● **TEXT SEGMENT**:

I do get it, I mean, I really do comprehend that a synopsis is a Necessary Evil; but the Eee-vul of that cliché likes to make shrieking noises at me.
How appropriate. Seeing it’s October, and all.
(Sometimes I think I will never ever get Robyn’s voice out of my head. Effing ear-worm dialect that I love/hate/love…)
But. Synopsis. A synopsis rendered (and yes, in the throes it does feel like slaughterhouse mechanics) before the creative drafting is done is flat scary. It’s not just a journey into the unknown, but trying to define… no, hoping you can define the unknown… despite it being in a raw, oft-incomprehensible state. It’s particularly brutal for someone unsure of what the journey will bring, who dives into rapids just hoping to get brained by submerged rocks of inspiration. My own working structure builds and layers atop itself; at first stepping on air, then mists, then a wobbling and quaking hint of something with a fall or two into the Abyss of Incoherence. But the more determined the steps, the more the structure spans itself into powerful solidity.

● **EXCERPTED DATA**:
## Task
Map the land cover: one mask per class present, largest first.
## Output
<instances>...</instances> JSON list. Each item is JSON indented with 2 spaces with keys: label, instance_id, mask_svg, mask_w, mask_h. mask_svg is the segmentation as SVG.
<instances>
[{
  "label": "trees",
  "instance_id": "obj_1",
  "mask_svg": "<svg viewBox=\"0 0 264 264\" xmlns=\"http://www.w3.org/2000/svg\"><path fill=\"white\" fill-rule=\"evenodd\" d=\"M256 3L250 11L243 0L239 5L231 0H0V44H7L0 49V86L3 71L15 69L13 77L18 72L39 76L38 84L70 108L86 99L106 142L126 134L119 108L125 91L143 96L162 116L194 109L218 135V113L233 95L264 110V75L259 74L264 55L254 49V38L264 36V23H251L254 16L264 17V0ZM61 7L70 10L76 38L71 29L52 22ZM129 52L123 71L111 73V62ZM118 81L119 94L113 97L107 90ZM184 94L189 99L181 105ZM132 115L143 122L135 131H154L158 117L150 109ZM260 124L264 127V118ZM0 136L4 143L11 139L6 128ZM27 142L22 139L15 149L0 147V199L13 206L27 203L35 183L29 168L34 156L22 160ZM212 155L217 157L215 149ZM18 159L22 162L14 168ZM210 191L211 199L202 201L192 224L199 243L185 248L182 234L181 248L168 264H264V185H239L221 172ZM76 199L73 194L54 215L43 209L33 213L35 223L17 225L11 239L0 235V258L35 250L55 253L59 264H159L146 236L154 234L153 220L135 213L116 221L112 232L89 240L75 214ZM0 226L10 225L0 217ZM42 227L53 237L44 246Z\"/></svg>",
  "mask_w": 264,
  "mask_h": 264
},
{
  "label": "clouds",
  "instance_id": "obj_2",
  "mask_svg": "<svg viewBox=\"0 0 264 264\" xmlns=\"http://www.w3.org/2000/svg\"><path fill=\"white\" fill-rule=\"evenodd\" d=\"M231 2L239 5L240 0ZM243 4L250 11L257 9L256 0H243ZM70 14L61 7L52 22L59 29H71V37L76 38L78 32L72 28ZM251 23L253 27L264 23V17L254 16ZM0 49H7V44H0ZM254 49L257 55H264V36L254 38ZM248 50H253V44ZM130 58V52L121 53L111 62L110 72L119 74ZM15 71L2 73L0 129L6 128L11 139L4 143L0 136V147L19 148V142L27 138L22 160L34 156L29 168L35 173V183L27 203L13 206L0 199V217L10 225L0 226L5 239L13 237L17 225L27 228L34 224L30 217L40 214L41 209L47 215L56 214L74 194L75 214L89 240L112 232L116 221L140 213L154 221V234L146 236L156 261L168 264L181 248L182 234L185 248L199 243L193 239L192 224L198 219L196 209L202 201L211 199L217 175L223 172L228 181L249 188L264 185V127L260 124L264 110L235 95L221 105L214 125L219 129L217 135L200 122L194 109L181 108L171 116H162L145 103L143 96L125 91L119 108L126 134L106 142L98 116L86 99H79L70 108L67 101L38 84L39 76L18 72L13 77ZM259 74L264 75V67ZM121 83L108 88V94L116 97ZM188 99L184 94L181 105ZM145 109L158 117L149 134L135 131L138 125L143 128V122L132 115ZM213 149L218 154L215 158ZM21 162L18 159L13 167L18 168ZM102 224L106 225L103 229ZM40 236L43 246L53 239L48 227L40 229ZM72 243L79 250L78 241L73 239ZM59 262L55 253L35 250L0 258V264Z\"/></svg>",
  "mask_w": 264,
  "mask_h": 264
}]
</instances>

● **JOBS**:
(a) Translate this sentence from the passage on writing a synopsis into Spanish: "But the more determined the steps, the more the structure spans itself into powerful solidity."
(b) Revise the passage on writing a synopsis, starting at "I do get it, I" and ending at "October, and all.", so that "October" is replaced with "November".
The entries were drawn from a separate source.

● **OUTPUTS IN ORDER**:
(a) Pero cuanto más decididos son los pasos, más se extiende la estructura hasta alcanzar una sólida firmeza.

(b)
I do get it, I mean, I really do comprehend that a synopsis is a Necessary Evil; but the Eee-vul of that cliché likes to make shrieking noises at me.
How appropriate. Seeing it’s November, and all.